The Keeper's Son Book review

THE KEEPER'S SON by Homer Hickam New York, St Martins Press

Killakeet Island is a fictional spot in the Outer Banks islands of the North Carolina coast, the graveyard of countless ships wrecked on the rocky shoals over the past 400 years. The Thurlow family has tended the tall lighthouse on Killakeet for generations, faithfully sending its powerful beam out across the water to warn ships away from the rocks. Josh Thurlow, the present lighthouse keeper's son, has just returned from Coast Guard duty in Alaska and now in the fall of 1941 as an ensign, he commands the small Coast Guard ship and its civilian crew stationed on Killakeet as an unarmed sea rescue unit.

Theodosia “Dosie” Crossan has recently returned home to Killakeet to “find herself” after several jobs and unsuccessful romantic relationships on the mainland up north. Willow Mallory is the daughter of the town's storekeeper, a pretty girl but “not quite right in the head” or as some townspeople would call it, a hoo-doo. Queenie O'Neal manages the small hotel at Whalebone City, a clump of houses clustered at the island's harbor and Coast Guard station.

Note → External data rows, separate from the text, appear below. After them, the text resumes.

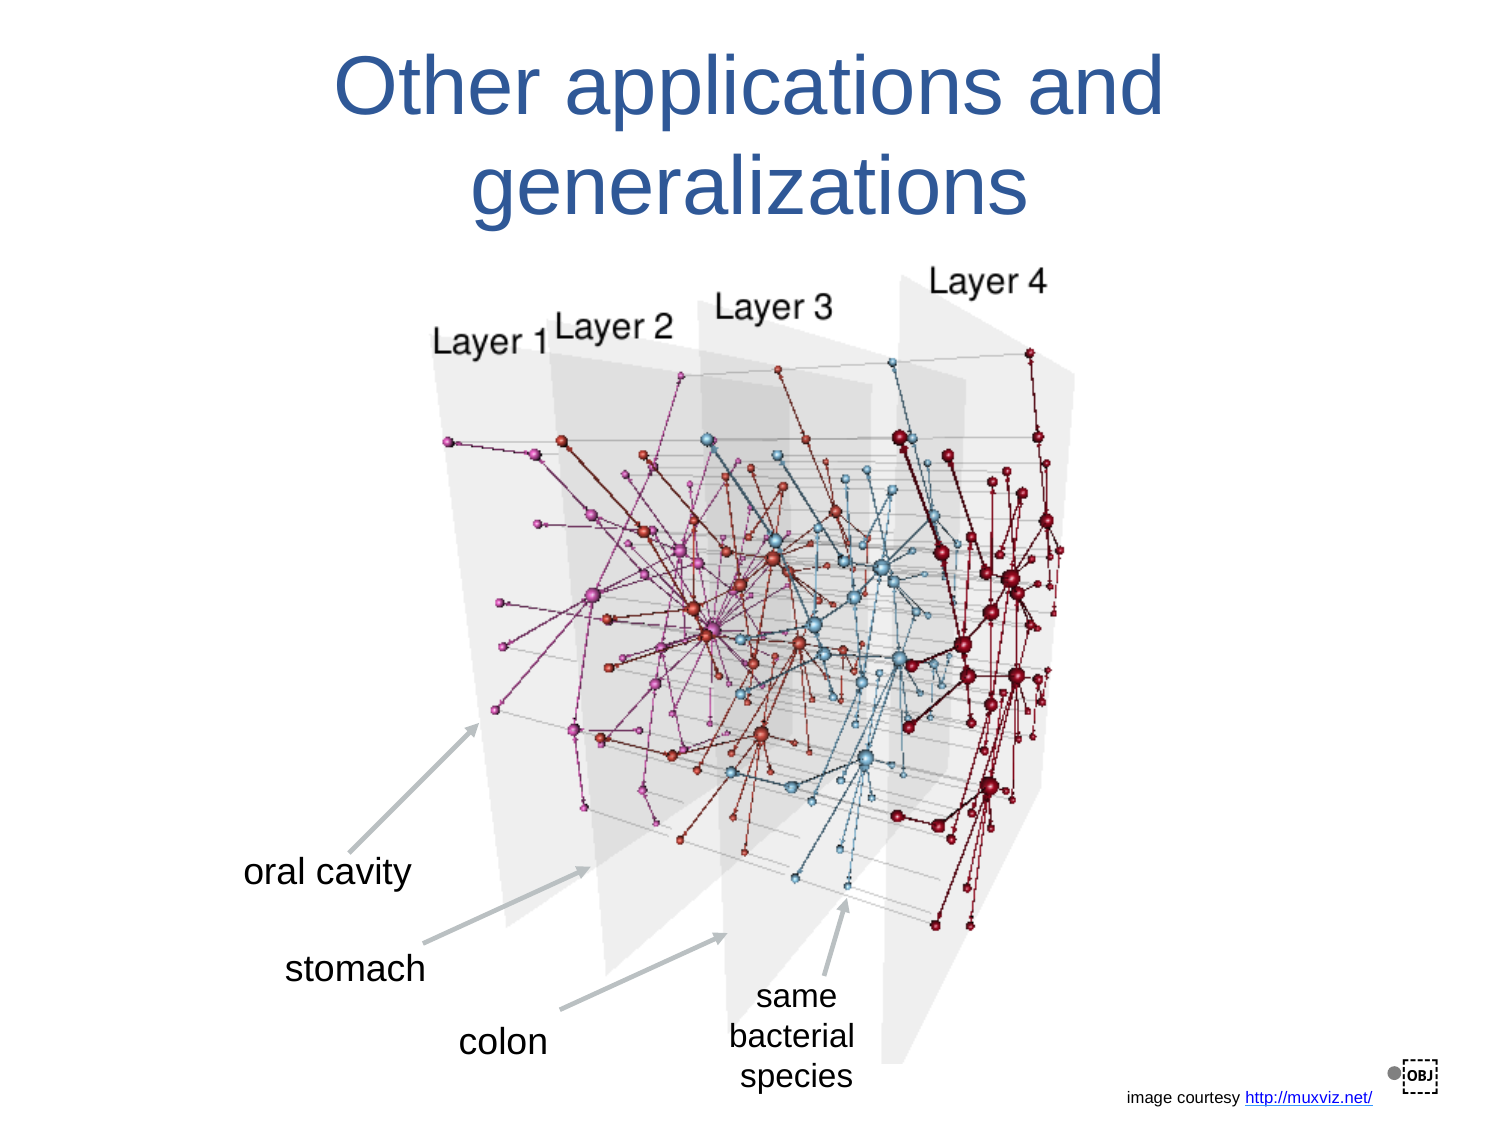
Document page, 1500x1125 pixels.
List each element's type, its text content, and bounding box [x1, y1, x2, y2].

text_box oral cavity [243, 846, 393, 892]
text_box stomach [284, 944, 393, 990]
text_box image courtesy http://muxviz.net/ [1126, 1086, 1374, 1107]
text_box ￼ [1401, 1050, 1494, 1096]
title Other applications and generalizations [74, 0, 1426, 263]
picture [398, 239, 1102, 1064]
text_box same bacterial species [729, 1074, 865, 1095]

The Maudie Jane is an 83 foot long cutter with a machine gun mount at its bow and the machine gun stored in the hold. It's depth charge rack is empty; the government has not yet authorized ammunition for either weapon, the mission being to rescue people and salvage wreckage in the event of shipwreck. Josh Thurlow and his bosun, Eureka Phimble, are the only two with any military training; gunner's mate Ready O'Neal and the half-dozen other crewmen look at the off-shore Gulf Stream current as a good source of fish to occupy time on patrol.

German U-boat captain Otto Krebs commands one of the half-dozen German submarines assigned to the American Atlantic coast. He finds the Outer Banks a fertile hunting ground for the oil tankers and cargo ships on which Britain's existence depends. When America enters the war, the American navy focuses first on the Pacific, where Japan has destroyed most of the American fleet at Pearl Harbor. Ensign Thurlow and his fishermen crew and their women on Killakeet have only themselves to depend upon in facing the powerful Unterseewaffe of Nazi Germany. Thurlow has a bare few months to prepare his men and his small ship to meet the highly trained seamen of German Admiral Karl Doenitz and his U-boats.

New York Times best-selling author Homer Hickam is a master story teller, weaving together the individual lives of the Americans and Germans who face each other on the Atlantic coast of America at war. The conflicts among the fisher folk of the Outer Banks, the US military, an orphanage struggling to survive in wartime Nazi Germany, and lovers on both sides of the Atlantic trying to maintain their faith in God and each other, all keep the reader engrossed to the end.